There is also the problem that if we did index baselines, expectations quickly reset to zero. The new baseline is taken as a given and worked into costs, not as reflecting more headroom within which to reconfigure capability. If a strong driver of the going rate in the labour market is internal public sector relativities – which I suspect it is for many occupational groups – the indexed baseline doesn’t really solve the capability problem.
The solution that we have worked with – for better or for worse – is not to change individual baselines but to make an allowance for a generic increase in costs. This operating allowance of $1,200 million a year cumulative should give us the headroom within which to make specific adjustments to relieve cost pressures and maintain departmental capability.
The problem with it is that unless we make specific adjustments in a particular budget cycle, all new spending comes out of that envelope. The effect is that when all is said and done, wage demands stand in the queue alongside other claims for new money like health services, student fees and so on.
It is inevitable within this process that there will be lags. Departments negotiate with unions on issues like the wages needed to recruit and retain suitably qualified and motivated staff, but cannot be sure that they will get any money needed to pay for this until the fate of any associated budget bid is known. The other way around is to seek the funds to restore or build capability and then go to the bargaining table. Either way there is a lag.
Recent changes have eased, but not eliminated the problem. All departments have to produce Statements of Intent, and the new bargaining parameters require the issue of capability to be addressed in the SOIs. They also make it clear that planning for the funding of settlements should involve finance and planning staff in the departments, and not just the HR people. If capability problems that cannot be managed out of baselines are identified, there is a requirement to liaise with the SSC and Treasury four to six months ahead of the budget bid.
This still does not get around the dilemma: bargaining is decentralised but funding is centralised. The people doing the bargaining are not the people who are allocating the wherewithal to pay for the results of the bargain, unless the money is coming out of baselines. The end result is that we either have bargaining with some certainty within a confined space, or bargaining conditionally in a larger space.
I am still not convinced that there is an easy way out. If I was to create a separate pot of money as a contingency to meet wage pressures needed to maintain departmental capability, I would be killed in the rush to get some of it before it was all gone. The contingency would incentivise and reward bad behaviour. In an ideal world there would be some mechanism to rank and order priorities, but that is asking an awful lot in an era of what is in effect contestable and hence competitive unionism!

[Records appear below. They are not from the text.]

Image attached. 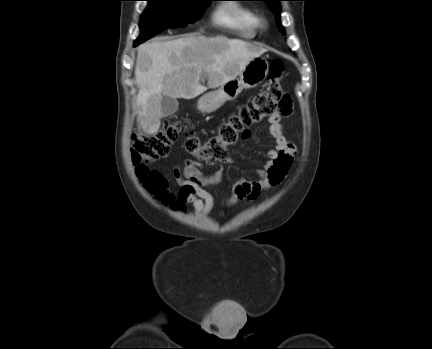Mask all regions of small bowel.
<instances>
[{
	"label": "small bowel",
	"instance_id": "small-bowel-1",
	"mask_svg": "<svg viewBox=\"0 0 432 349\" xmlns=\"http://www.w3.org/2000/svg\"><path fill=\"white\" fill-rule=\"evenodd\" d=\"M290 113L291 108L269 117V131L275 140V146L268 151L267 160L256 171V180L240 178L235 182L233 195L227 200L228 204L244 198H255L262 190L279 184L285 178L296 155V148L286 138L281 125V118ZM173 175L180 185V201L191 204L197 216H207L213 209L215 200L205 187L217 184L221 180V172L205 175L197 162L185 160L183 165L174 169Z\"/></svg>",
	"mask_w": 432,
	"mask_h": 349
}]
</instances>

We are also dealing at the micro level at a time when there is quite a lot of pressure emerging for the government to respond to workplace issues at the macro level. Revitalising state sector superannuation and promoting employment equity are two macro level public sector employment issues that are also seeking some easing of the purse strings. They are quite apart from any initiatives that might be taken further down the track on issues like low pay, extended leave or access to training.
If I could end these introductory comments on a positive note, I have to say that this government has shown a willingness to respond by reconstructing departmental baseline funding when funding lines have not been sufficient to keep up with the needs and realities of the labour market. I am not going to draw up a long list, but we have put a lot more money into health and education, a lot of which went into worker pay packets as opposed to increased service levels. We have put more money into Inland Revenue, into social worker pay, into the Courts, and so the list goes on. The government is not an anti-worker or anti-public servant government by inclination, word or deed.
I would now invite you to step into my shoes and make suggestions for how we might align good faith bargaining with good fiscal management.